Vegetasi di pulau ini sangat beragam, terdiri atas hutan mangrove, hutan pantai, dan hutan hujan dataran rendah. Beragam satwa seperti kera ekor panjang, kancil, burung, hingga reptil besar seperti buaya dan ular python hidup berdampingan di dalamnya. Tak hanya itu, Pulau Panaitan juga menyimpan jejak peradaban masa lampau berupa Arca Ganesha di puncak Gunung Raksa, peninggalan zaman Hindu yang menjadi daya tarik tersendiri bagi pengunjung.

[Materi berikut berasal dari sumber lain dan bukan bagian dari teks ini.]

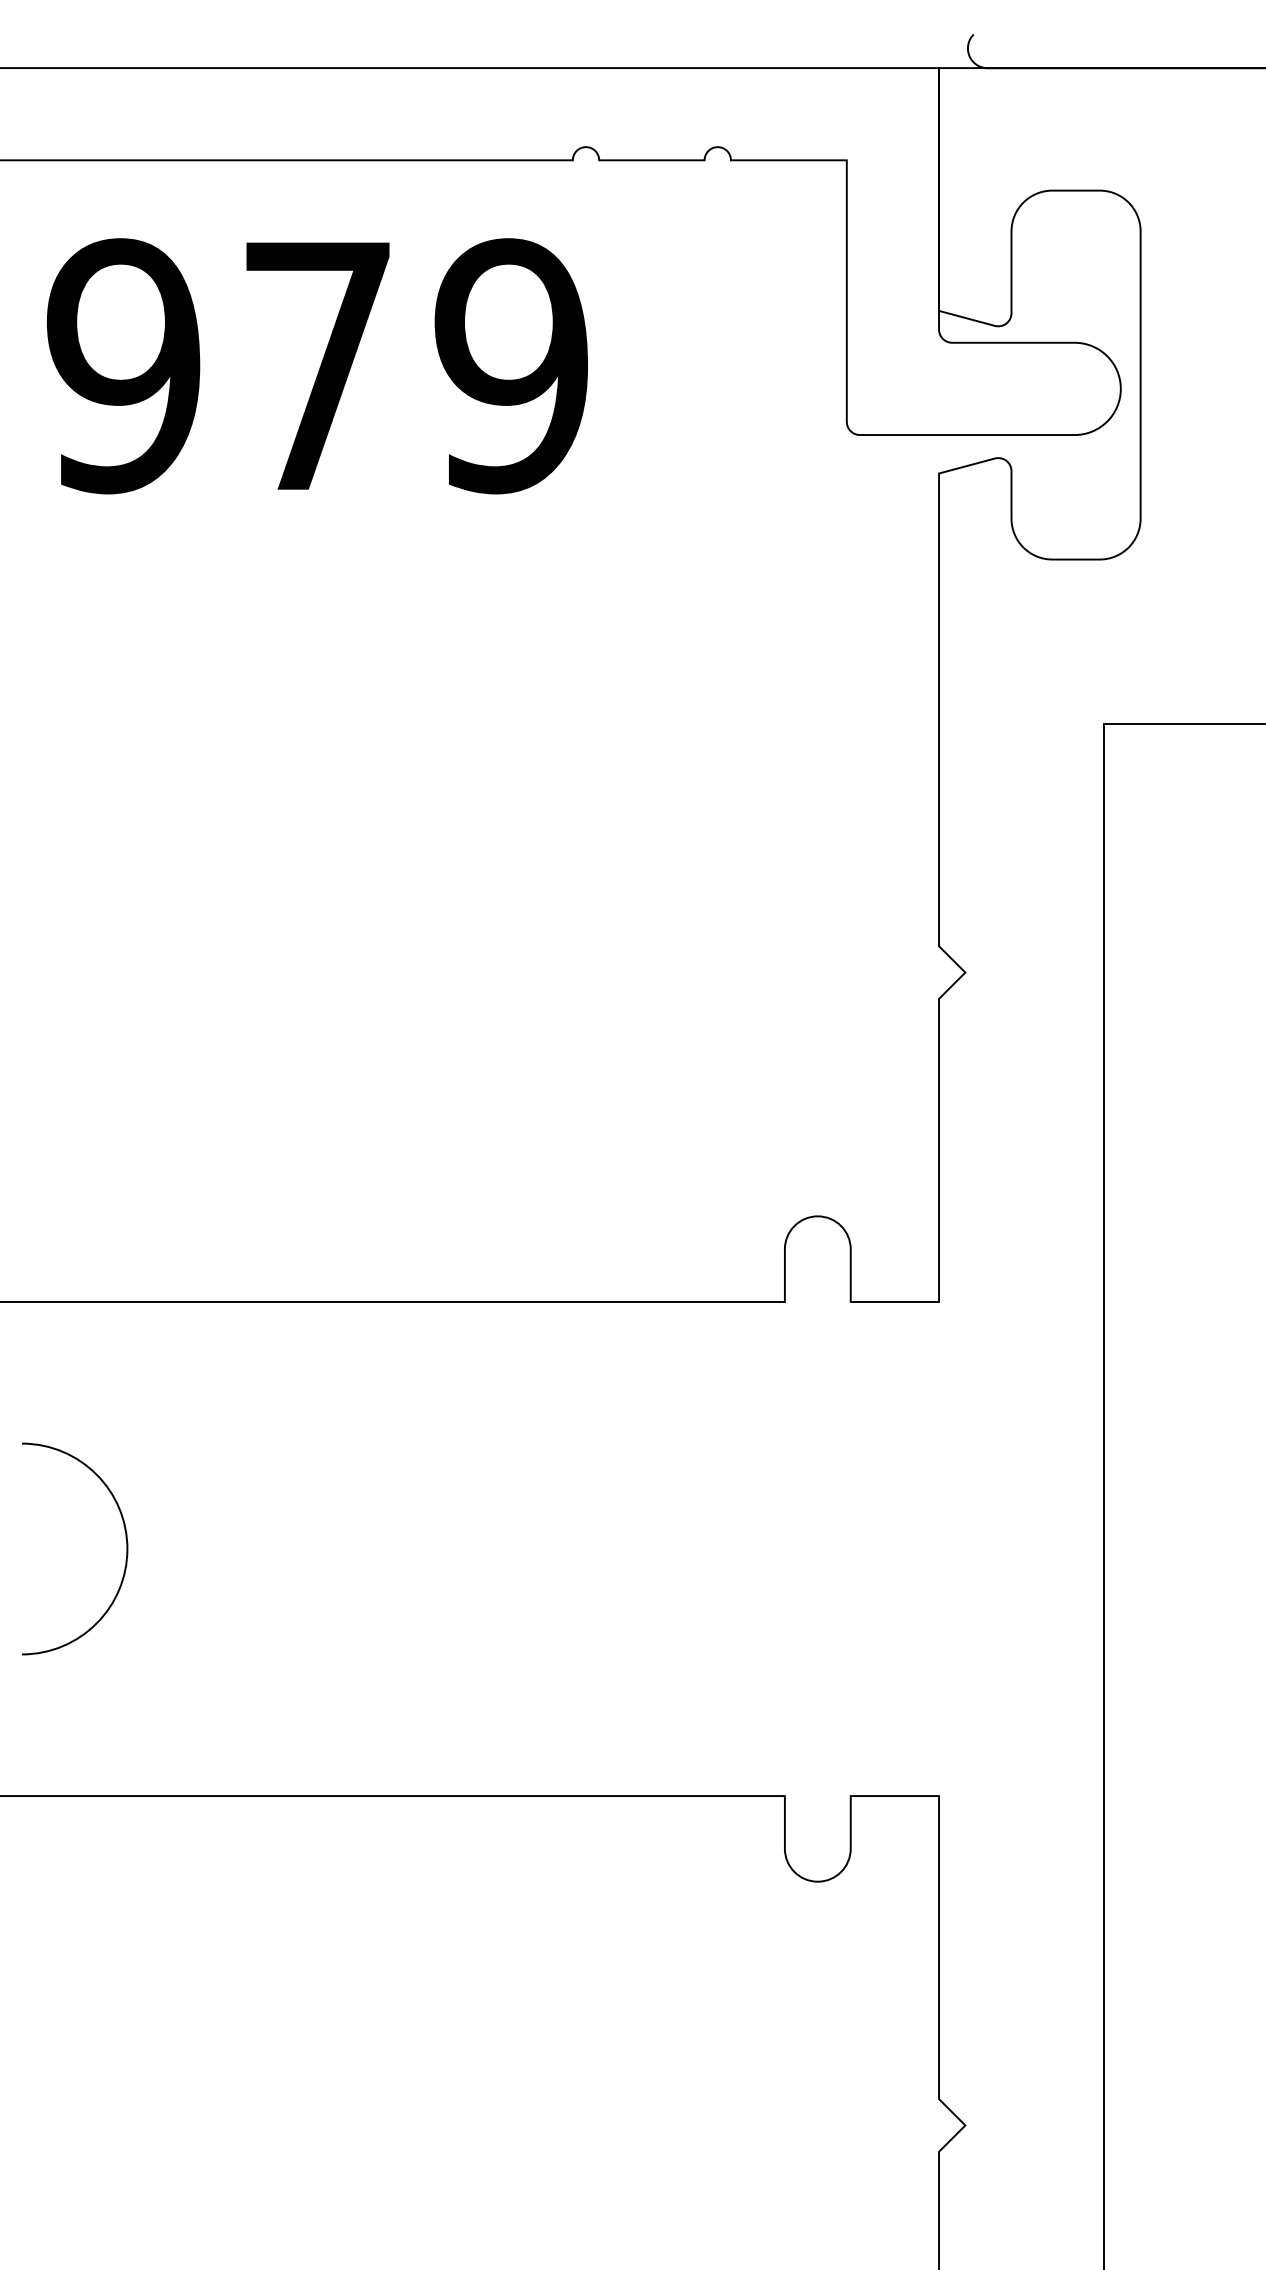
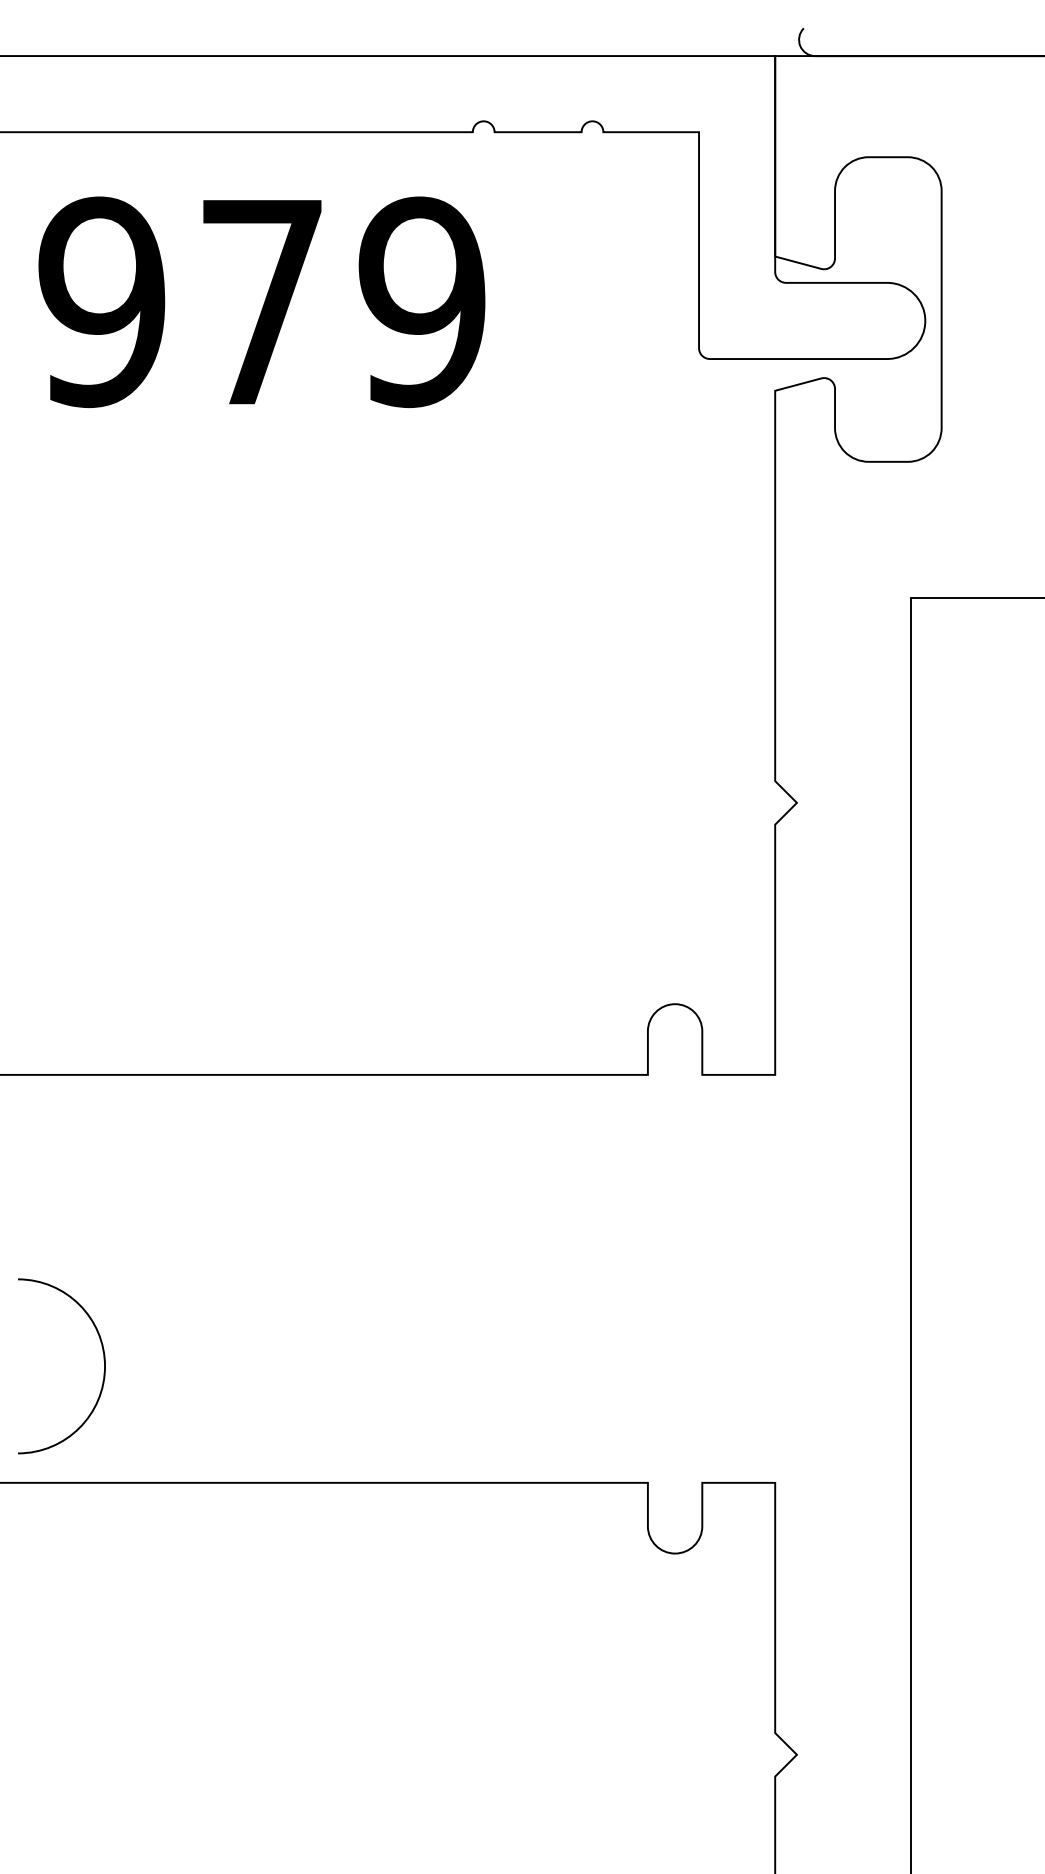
curve: (125, 1538) -> (103, 1357), moved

Namun, pesona utama Ujung Kulon sesungguhnya terletak di Semenanjung Ujung Kulon, rumah terakhir bagi badak jawa bercula satu (Rhinoceros sondaicus). Satwa langka ini merupakan salah satu mamalia paling terancam punah di dunia, dengan jumlah populasi yang sangat terbatas. Untuk menjaga kelestariannya, kawasan habitatnya dijaga ketat dan tidak dibuka untuk umum. Upaya konservasi yang dilakukan di wilayah ini menjadi simbol penting bagi pelestarian satwa langka Indonesia.
Taman Nasional Ujung Kulon bukan hanya destinasi wisata alam, melainkan juga warisan ekologi yang menunjukkan betapa tangguhnya alam dalam memulihkan diri. Di balik keindahan pantai, hutan, dan satwa liarnya, tersimpan pesan kuat tentang pentingnya menjaga keseimbangan alam. Oleh karena itu, mengunjungi Ujung Kulon tidak sekadar berwisata, tetapi juga belajar memahami bagaimana manusia dan alam semestinya hidup berdampingan.